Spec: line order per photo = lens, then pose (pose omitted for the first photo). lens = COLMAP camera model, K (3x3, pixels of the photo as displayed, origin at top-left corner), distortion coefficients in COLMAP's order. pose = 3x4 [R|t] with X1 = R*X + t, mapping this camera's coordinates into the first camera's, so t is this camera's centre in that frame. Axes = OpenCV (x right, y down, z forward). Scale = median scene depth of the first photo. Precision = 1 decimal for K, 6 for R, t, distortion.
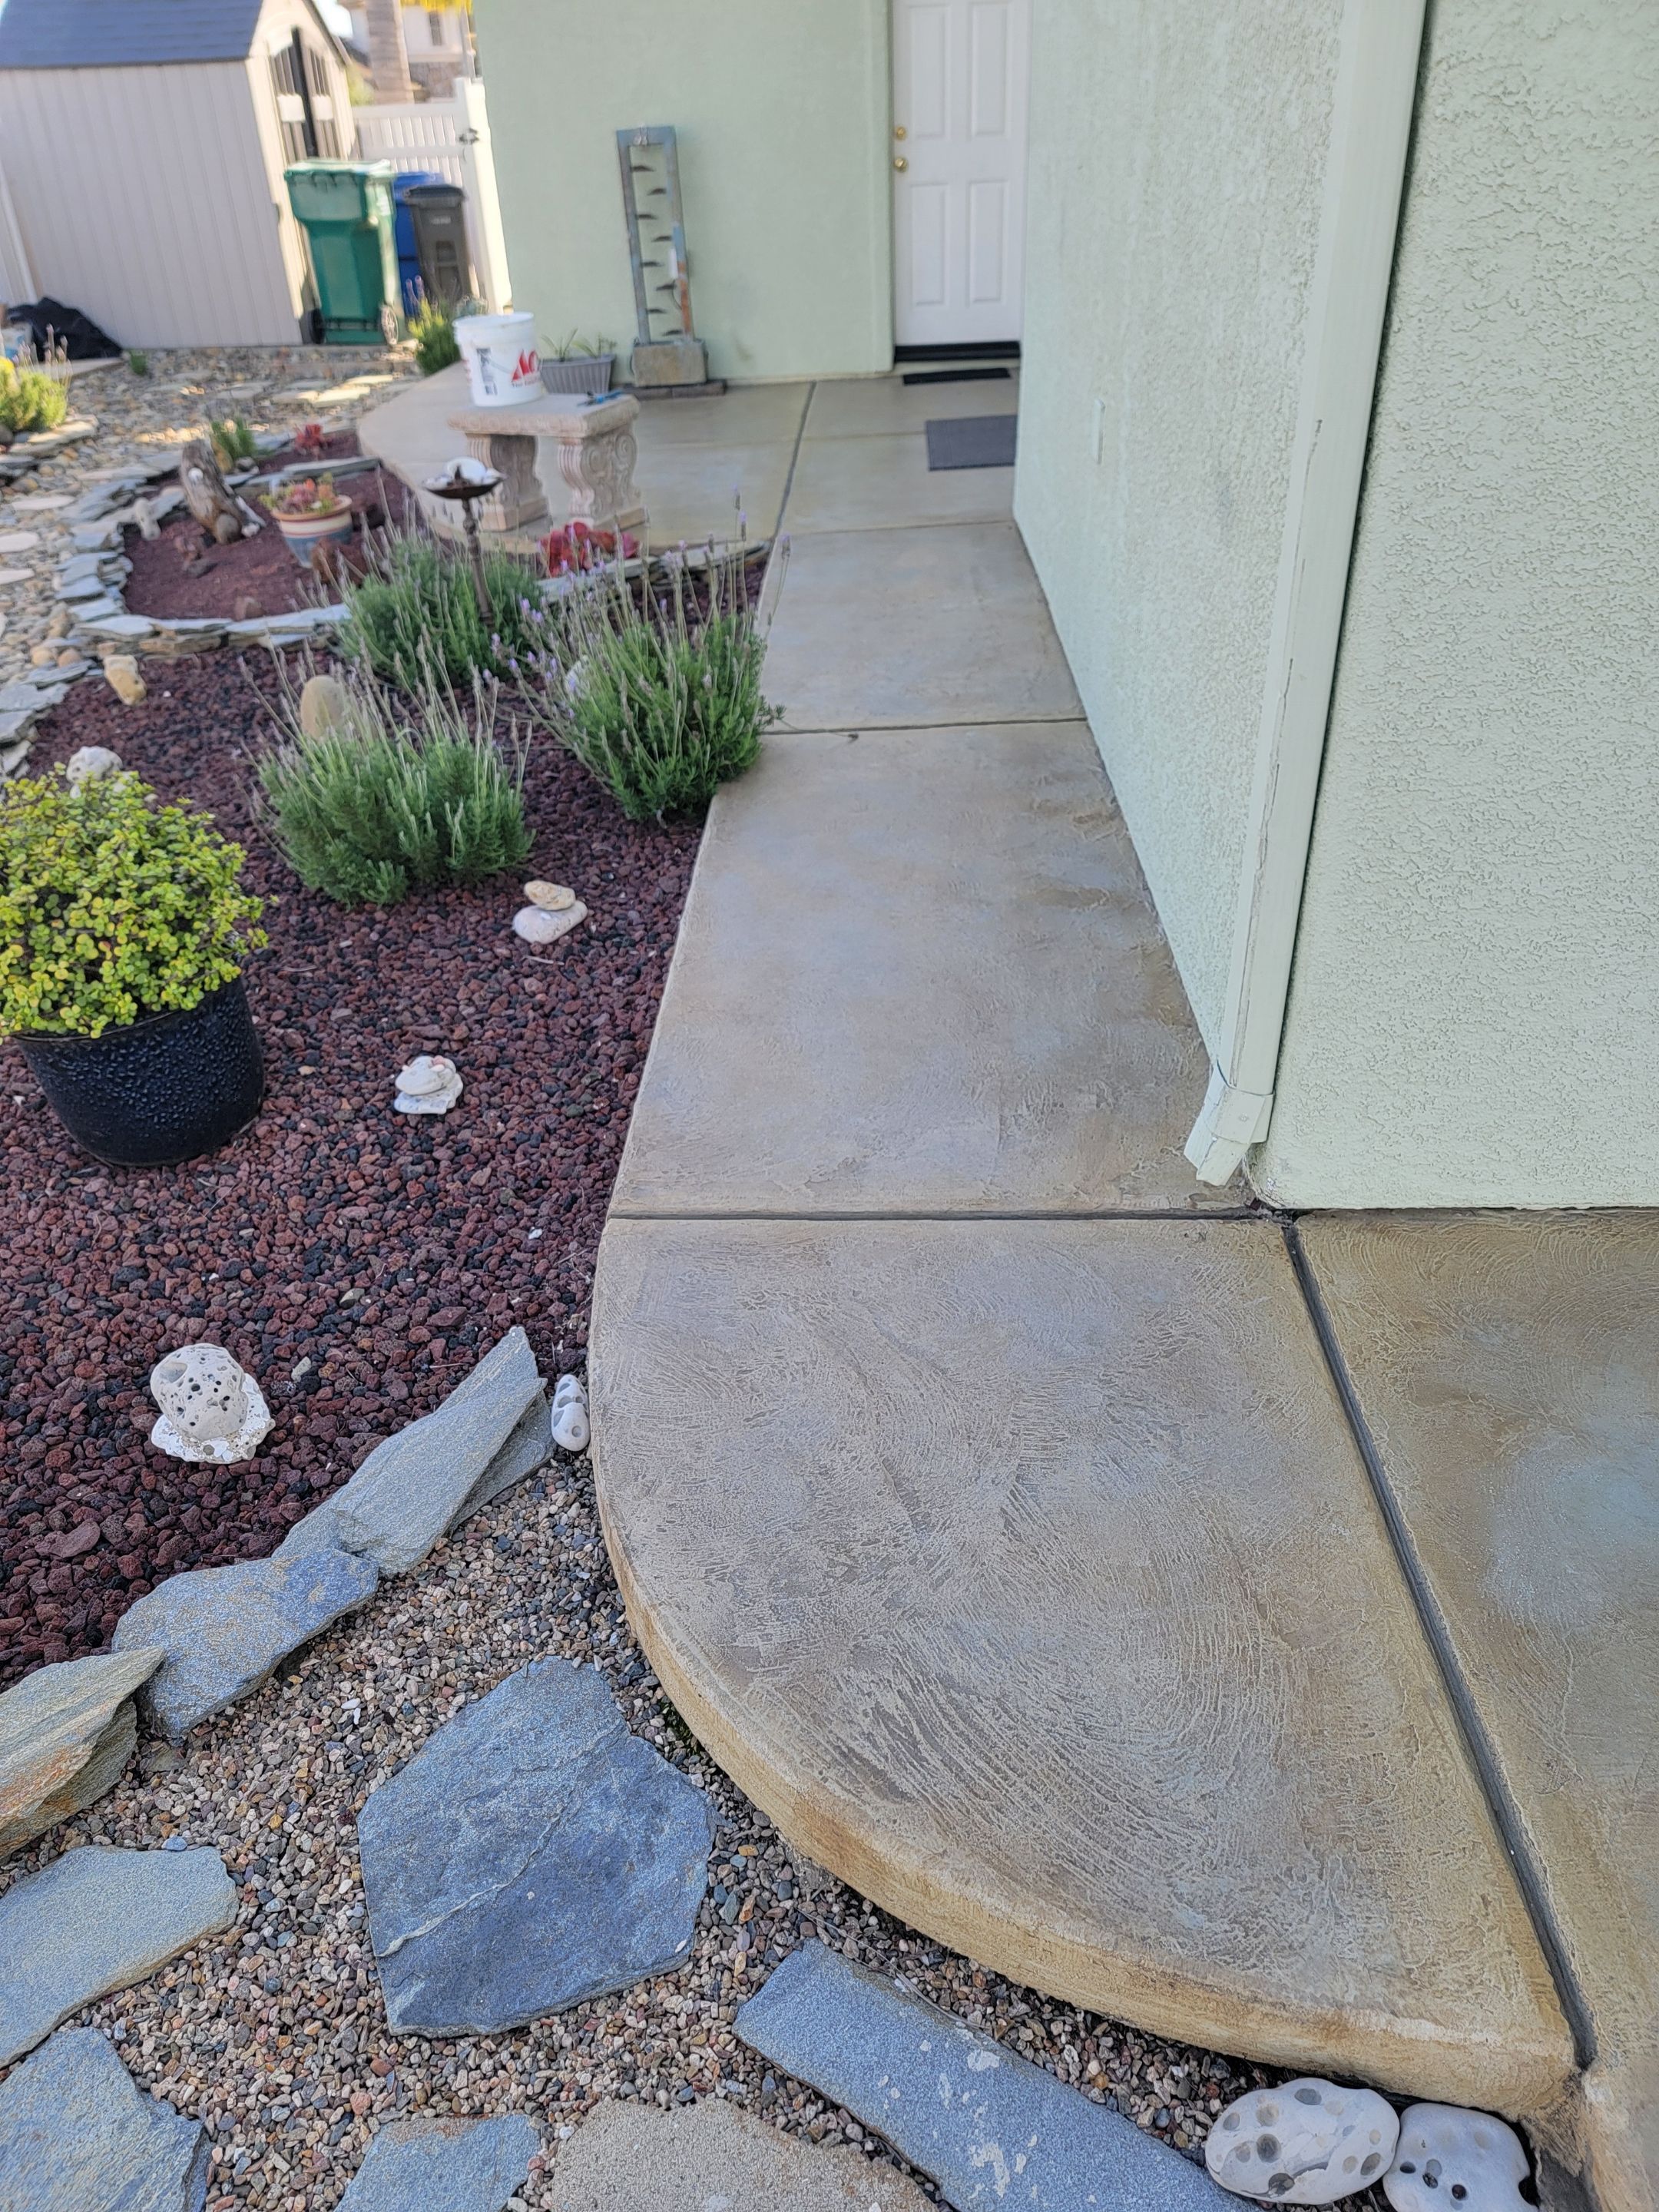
lens RADIAL K [[1524.5, 0, 829.5], [0, 1524.5, 1106.0], [0, 0, 1]] dist [0.088462, -0.096156]
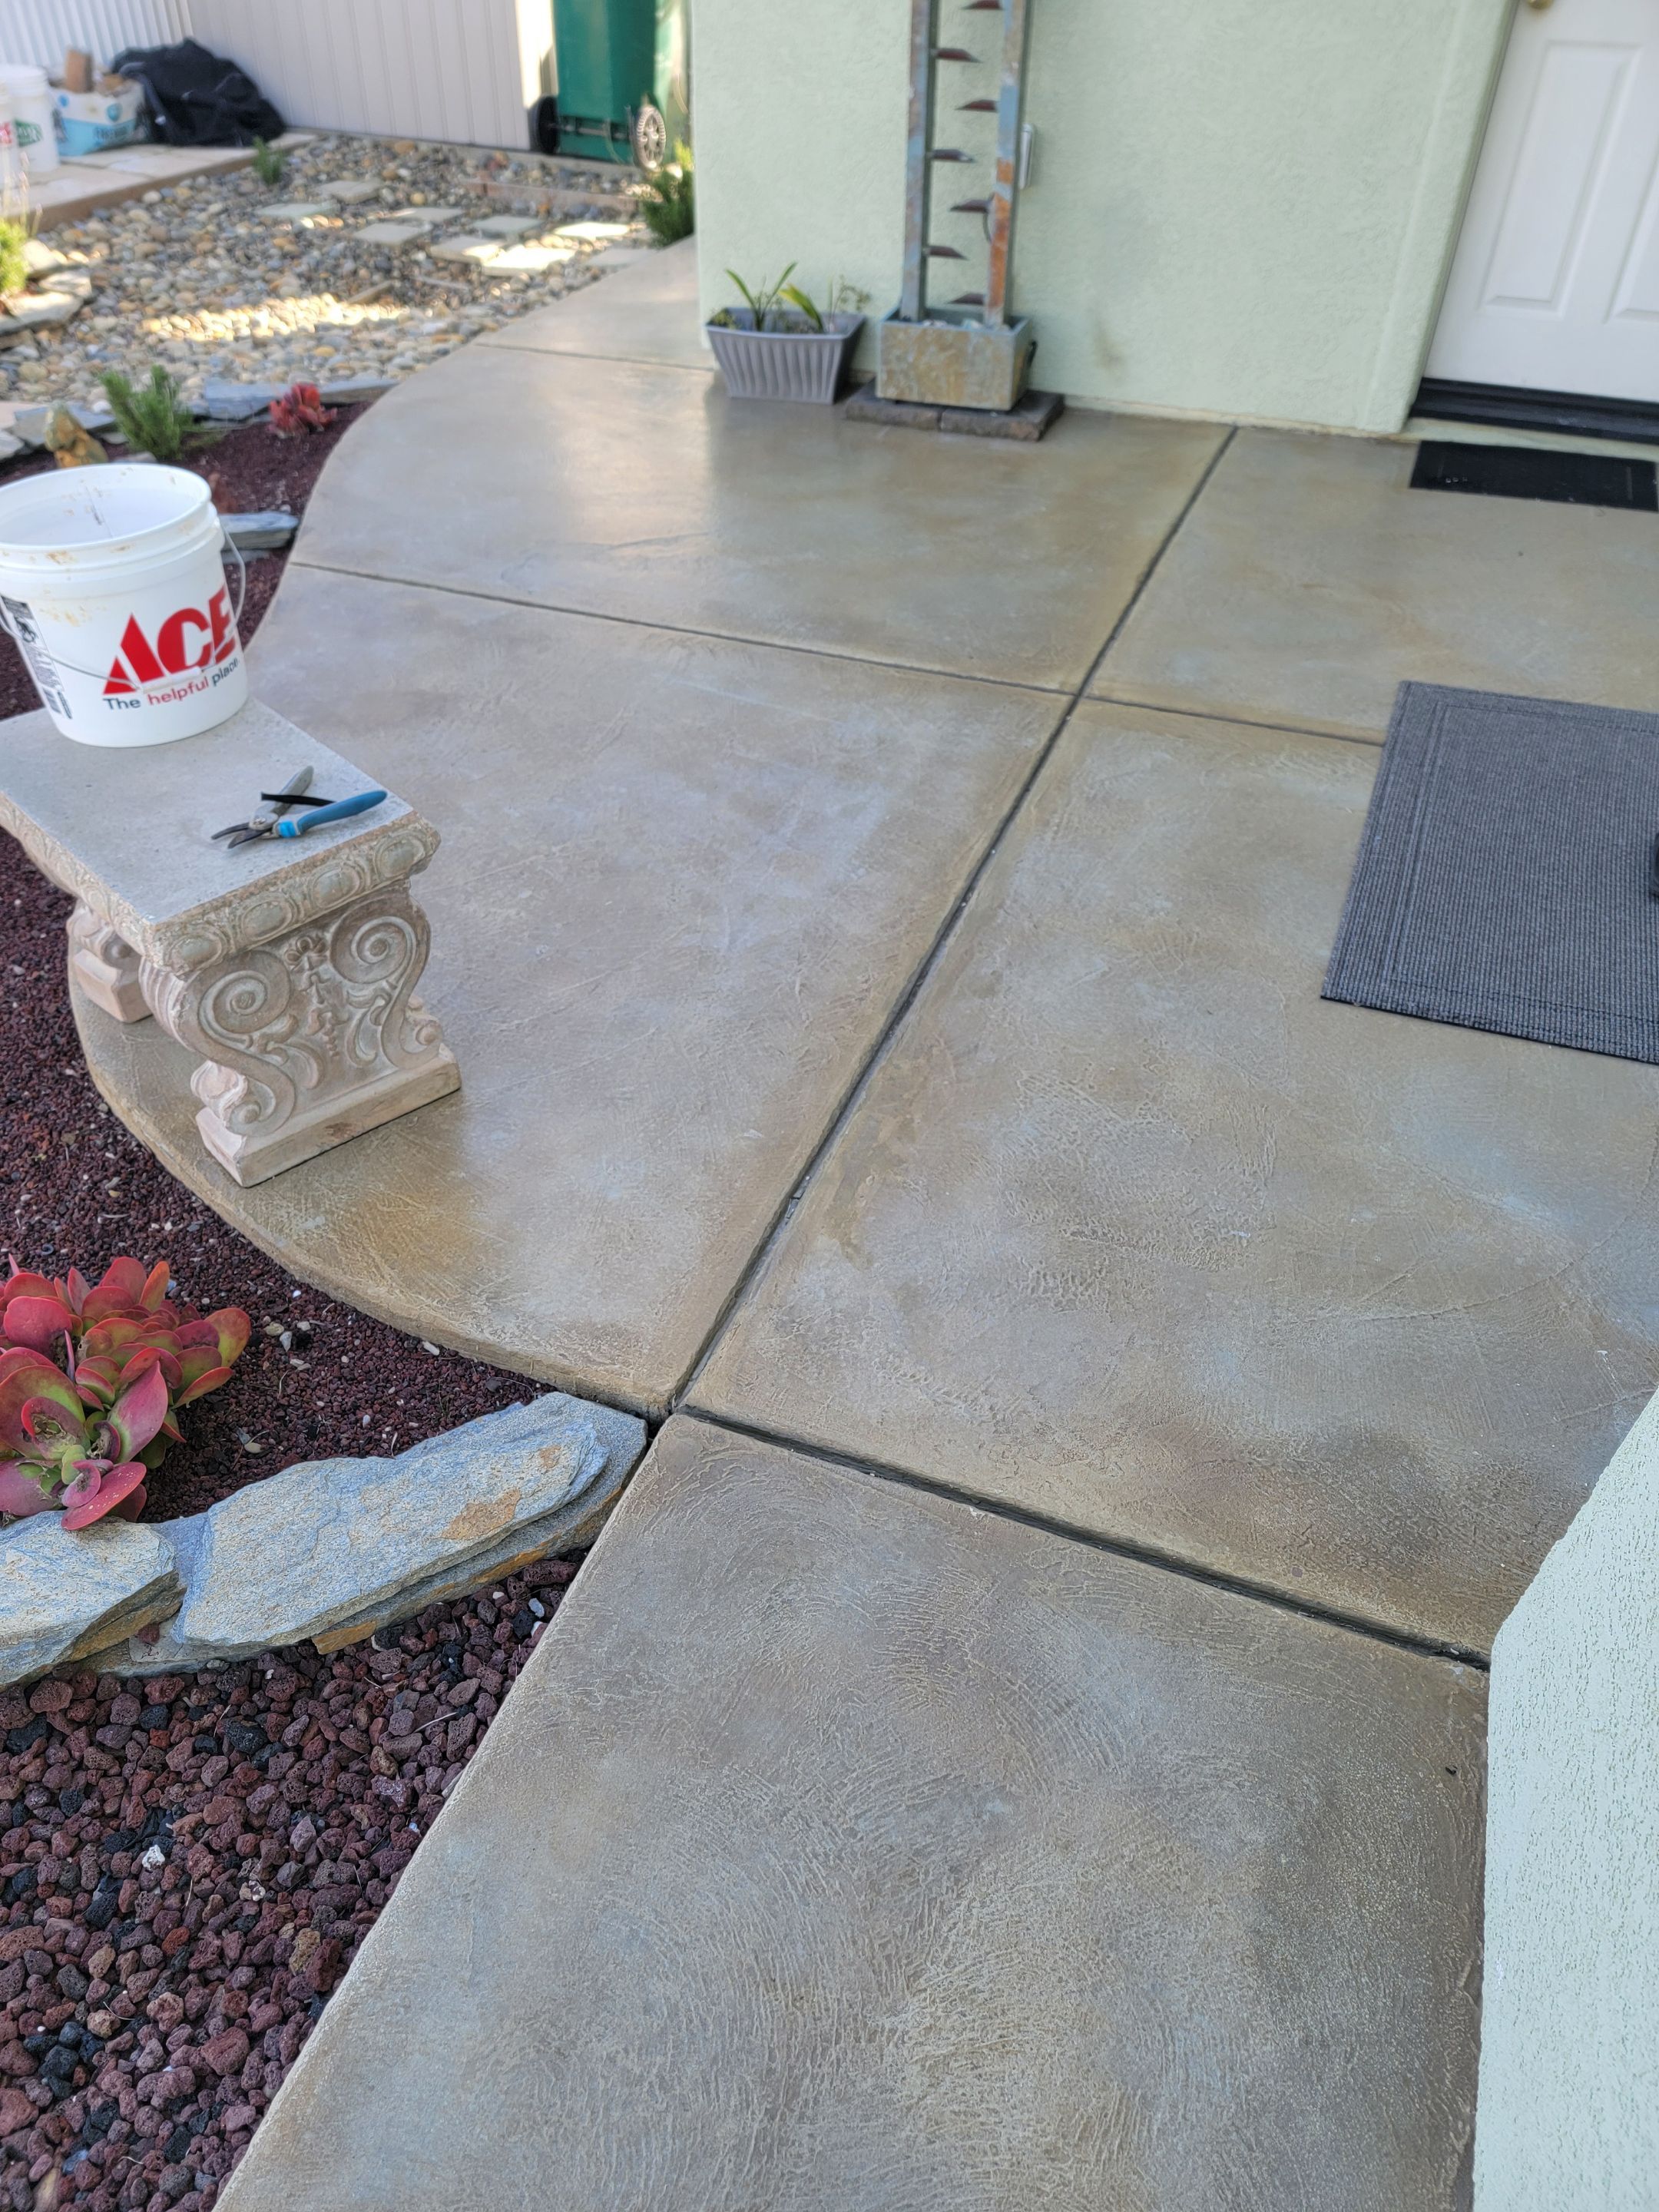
lens RADIAL K [[1524.5, 0, 829.5], [0, 1524.5, 1106.0], [0, 0, 1]] dist [0.088462, -0.096156]
pose [[0.941599, 0.256434, -0.218251, 0.032103], [-0.221503, 0.959846, 0.172142, -0.316559], [0.253631, -0.113745, 0.960590, 0.463685]]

## WORK TO COMPLETE:
Output the lines above in full and exactly as given, omitting any pictures.

## WRITTEN ANSWER:
Spec: line order per photo = lens, then pose (pose omitted for the first photo). lens = COLMAP camera model, K (3x3, pixels of the photo as displayed, origin at top-left corner), distortion coefficients in COLMAP's order. pose = 3x4 [R|t] with X1 = R*X + t, mapping this camera's coordinates into the first camera's, so t is this camera's centre in that frame. Axes = OpenCV (x right, y down, z forward). Scale = median scene depth of the first photo. Precision = 1 decimal for K, 6 for R, t, distortion.
lens RADIAL K [[1524.5, 0, 829.5], [0, 1524.5, 1106.0], [0, 0, 1]] dist [0.088462, -0.096156]
lens RADIAL K [[1524.5, 0, 829.5], [0, 1524.5, 1106.0], [0, 0, 1]] dist [0.088462, -0.096156]
pose [[0.941599, 0.256434, -0.218251, 0.032103], [-0.221503, 0.959846, 0.172142, -0.316559], [0.253631, -0.113745, 0.960590, 0.463685]]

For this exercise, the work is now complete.